Juncker also raised the alarm over Austria's response to the migrant crisis, which he said had tempted other countries to close their borders while making far-right politics "presentable" elsewhere in Europe. "What we see in Austria we have unfortunately seen in other European countries, where (political) parties play with people's fears," he said.
The anti-immigration candidate from Austria's far-right Freedom Party, Norbert Hofer, is the favorite to win the presidential run-off election on May 22.
Meanwhile, Almost 2,000 far-right protesters marched through Berlin on Saturday to demand that Chancellor Angela Merkel step down for allowing more than a million migrants from the Middle East into Germany since last year.
Under the motto "Merkel must go," demonstrators gathered outside Berlin's central train station waving German flags and holding up posters reading "Islamists not welcome" and "Wir sind das Volk" ("We are the People"), a slogan coined by the protesters who ended communist rule in East Germany, adopted last year by the anti-Islam PEGIDA (Patriotic Europeans Against the Islamization of the Occident) movement.
The rally drew around 1,800 participants, police said, less than half the number organizers had expected, and the protesters were outnumbered by around 7,500 left-wing counter-demonstrators who also marched through the capital.
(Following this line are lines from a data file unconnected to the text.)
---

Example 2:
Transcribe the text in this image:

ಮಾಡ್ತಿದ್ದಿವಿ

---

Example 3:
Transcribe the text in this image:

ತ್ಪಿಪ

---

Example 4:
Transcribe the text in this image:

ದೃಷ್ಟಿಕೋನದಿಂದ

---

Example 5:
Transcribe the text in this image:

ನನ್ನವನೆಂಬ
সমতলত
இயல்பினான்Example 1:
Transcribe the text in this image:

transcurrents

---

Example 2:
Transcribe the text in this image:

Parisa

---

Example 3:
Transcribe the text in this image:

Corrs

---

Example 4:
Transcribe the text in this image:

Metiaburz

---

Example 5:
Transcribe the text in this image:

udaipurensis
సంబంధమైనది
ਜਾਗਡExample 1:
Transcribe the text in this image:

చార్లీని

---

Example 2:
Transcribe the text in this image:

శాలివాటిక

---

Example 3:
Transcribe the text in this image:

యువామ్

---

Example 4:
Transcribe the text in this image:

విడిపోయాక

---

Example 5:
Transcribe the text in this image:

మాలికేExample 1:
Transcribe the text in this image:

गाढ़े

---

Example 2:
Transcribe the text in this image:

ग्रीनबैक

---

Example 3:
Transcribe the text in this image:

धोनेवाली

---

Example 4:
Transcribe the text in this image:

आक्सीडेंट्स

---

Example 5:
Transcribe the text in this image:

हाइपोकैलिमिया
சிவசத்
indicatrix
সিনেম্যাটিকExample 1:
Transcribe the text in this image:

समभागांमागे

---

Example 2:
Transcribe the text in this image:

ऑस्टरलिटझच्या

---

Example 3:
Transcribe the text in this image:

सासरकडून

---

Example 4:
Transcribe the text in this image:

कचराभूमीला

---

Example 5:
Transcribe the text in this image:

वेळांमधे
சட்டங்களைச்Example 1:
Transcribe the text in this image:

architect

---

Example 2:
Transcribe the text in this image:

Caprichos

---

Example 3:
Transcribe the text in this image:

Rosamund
A spokesman for the police said there had been scuffles when several left-wing demonstrators tried to break through barriers separating the two groups, and threw bottles at police. Police used tear gas and made several arrests, the spokesman said, adding that the situation had quickly been brought under control.
While many Germans have welcomed the new arrivals, others say the country cannot cope with integrating them and risks losing its identity.
Support for the anti-immigrant Alternative for Germany party has risen sharply, while arson attacks on refugee centers and sometimes violent protests have become increasingly common.